İncelenecek metin:
10.07.2021

Zevk-i Selim

   Aklı başında olup öğüt , nasihat veren konumda olanlar hep derler ya ‘aklı selim ile hareket et’ veya ‘aklı selim ile düşünürsek bu işi şöyle yapmalıyız’ diye. Aslında hep ‘Selimlerden’ en büyük ve en şöhretli olan kardeşini biliyoruz. Diğer iki kardeşini unutmuşuz, göz ardı etmişiz sanki. Ağabeylerinin gölgelerinde kalmış iki tane daha ‘Selim’ vardır. Kalb-i Selim ve Zevk-i Selim.

 Akl-ı Selimi bilmeyen yoktur. O doğru, analitik ve mantıklı düşünmeye verilmiş sıfattır. Kalb-i Selim nedir o halde?

Allah-u Teala Şuara Suresinin 89. ayetinde Kalb-i Selimden şöyle söz eder:

 

"Ancak Allah'a temiz bir kalple gelenler o günde (kurtuluşa erer)."

 

Kalb-i Selimi de bu ayet ile temiz , kötülükten korunmuş ve şirkten, şüpheden arınmış bir kalp olarak anlayabildiğimize göre geriye Zevki Selim kalıyor. Peki nedir bu Zevk-i Selim?

 

Zevk-i Selim; ilm-i cemaldir. Kişinin estetik anlayışının üstünlüğüdür. Güzellikleri görebilme yeteneği ve olgunluğudur. Zevk-i Selim sahibi kişi sanat eserlerine baktığında ondaki incelikleri fark eder. İnsanların çoğunun göremediği , fark edemediği noktaları kavrar. Selim zevke sahip olan insan bu fark edişleri zorlama bir biçimde yapmaz, bu bir yetenektir. Bu onun sanatsal olgunluğudur. Zevk-i Selim ; beşeri sanatlardan maksimum zevki alabilmek olduğu gibi aynı zamanda ilahi sanatların inceliklerine de vakıf olabilmektir. İyi bir ressamın en güzide eserlerinde çok az kişinin gördüğü inceliklerin zevklerine varabilmek de zevk-i selimdir , gün batımında semaya baktığında maviyle güneş kızılının birbiriyle iç içe geçişindeki görüntünün zevkine varıp o eşsiz güzelliği yaratana hayran olmak da...

 

Sanat aynı bir su gibidir, girdiği kabın şeklini alır. O, dinleyenin , bakanın , tefekkür edenin haline göre derecesine göre tecelli etmektedir. Herkesin aldığı zevk farklıdır. Bu konuda derin düşünmüş ve konuyu sistematize etmiş alimlerden alıntı yaparak açıklamak istiyorum. Şöyle derler:

 

1. Derecedeki kişi sadece şiirin kafiyesinden , vezninden makamından zevk alır.

Sağlanan öğeler:
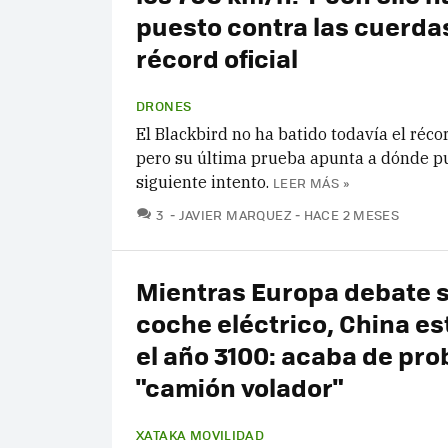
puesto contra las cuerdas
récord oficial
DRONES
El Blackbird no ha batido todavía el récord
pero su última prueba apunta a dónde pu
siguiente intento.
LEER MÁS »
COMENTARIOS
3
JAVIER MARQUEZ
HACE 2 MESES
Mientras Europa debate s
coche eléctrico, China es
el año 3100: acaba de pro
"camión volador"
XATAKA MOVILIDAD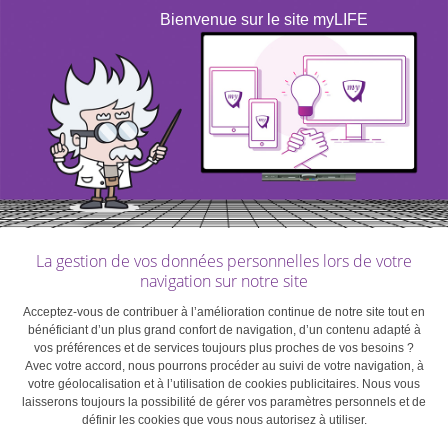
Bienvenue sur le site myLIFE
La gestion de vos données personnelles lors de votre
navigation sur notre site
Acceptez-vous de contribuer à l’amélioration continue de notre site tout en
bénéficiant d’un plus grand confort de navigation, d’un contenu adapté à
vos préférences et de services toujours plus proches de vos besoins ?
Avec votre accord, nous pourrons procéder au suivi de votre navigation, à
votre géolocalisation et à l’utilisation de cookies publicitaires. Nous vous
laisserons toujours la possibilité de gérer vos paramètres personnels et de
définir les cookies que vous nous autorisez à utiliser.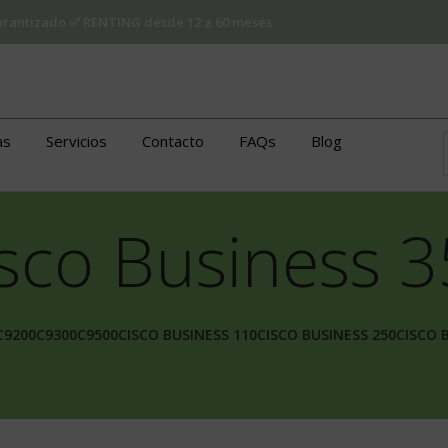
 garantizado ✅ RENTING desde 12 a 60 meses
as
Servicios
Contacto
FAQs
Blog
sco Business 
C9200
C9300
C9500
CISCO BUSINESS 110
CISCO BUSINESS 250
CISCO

---

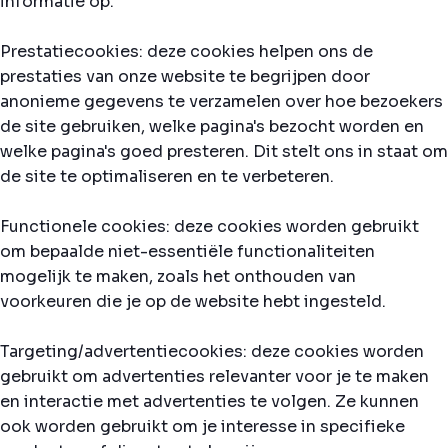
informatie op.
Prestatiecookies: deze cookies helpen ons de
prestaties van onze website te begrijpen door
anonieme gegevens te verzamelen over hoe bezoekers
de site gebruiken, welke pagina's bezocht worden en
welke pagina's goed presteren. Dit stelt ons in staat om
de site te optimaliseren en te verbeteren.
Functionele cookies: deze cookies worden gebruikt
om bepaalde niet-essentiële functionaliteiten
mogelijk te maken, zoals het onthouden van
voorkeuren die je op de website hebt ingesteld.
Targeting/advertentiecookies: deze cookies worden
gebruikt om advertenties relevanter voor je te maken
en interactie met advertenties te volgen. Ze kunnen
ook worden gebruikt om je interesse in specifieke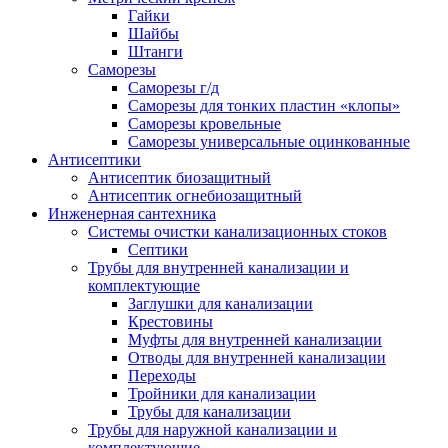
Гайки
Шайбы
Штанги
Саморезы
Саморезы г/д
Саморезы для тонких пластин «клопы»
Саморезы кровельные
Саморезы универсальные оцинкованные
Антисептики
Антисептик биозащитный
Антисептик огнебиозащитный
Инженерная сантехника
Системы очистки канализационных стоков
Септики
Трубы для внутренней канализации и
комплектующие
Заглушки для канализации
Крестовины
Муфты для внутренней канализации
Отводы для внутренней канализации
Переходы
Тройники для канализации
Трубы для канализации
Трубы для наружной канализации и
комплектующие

Görev tanımı: Zevk-i Selim konulu metinde "Aklı başında olup" ifadesinden "ve Zevk-i Selim." ifadesine kadar uzanan bölümü, iki ifade de dahil olmak üzere, birebir yeniden yazın.

Alıştırma sonucu:
Aklı başında olup öğüt , nasihat veren konumda olanlar hep derler ya ‘aklı selim ile hareket et’ veya ‘aklı selim ile düşünürsek bu işi şöyle yapmalıyız’ diye. Aslında hep ‘Selimlerden’ en büyük ve en şöhretli olan kardeşini biliyoruz. Diğer iki kardeşini unutmuşuz, göz ardı etmişiz sanki. Ağabeylerinin gölgelerinde kalmış iki tane daha ‘Selim’ vardır. Kalb-i Selim ve Zevk-i Selim.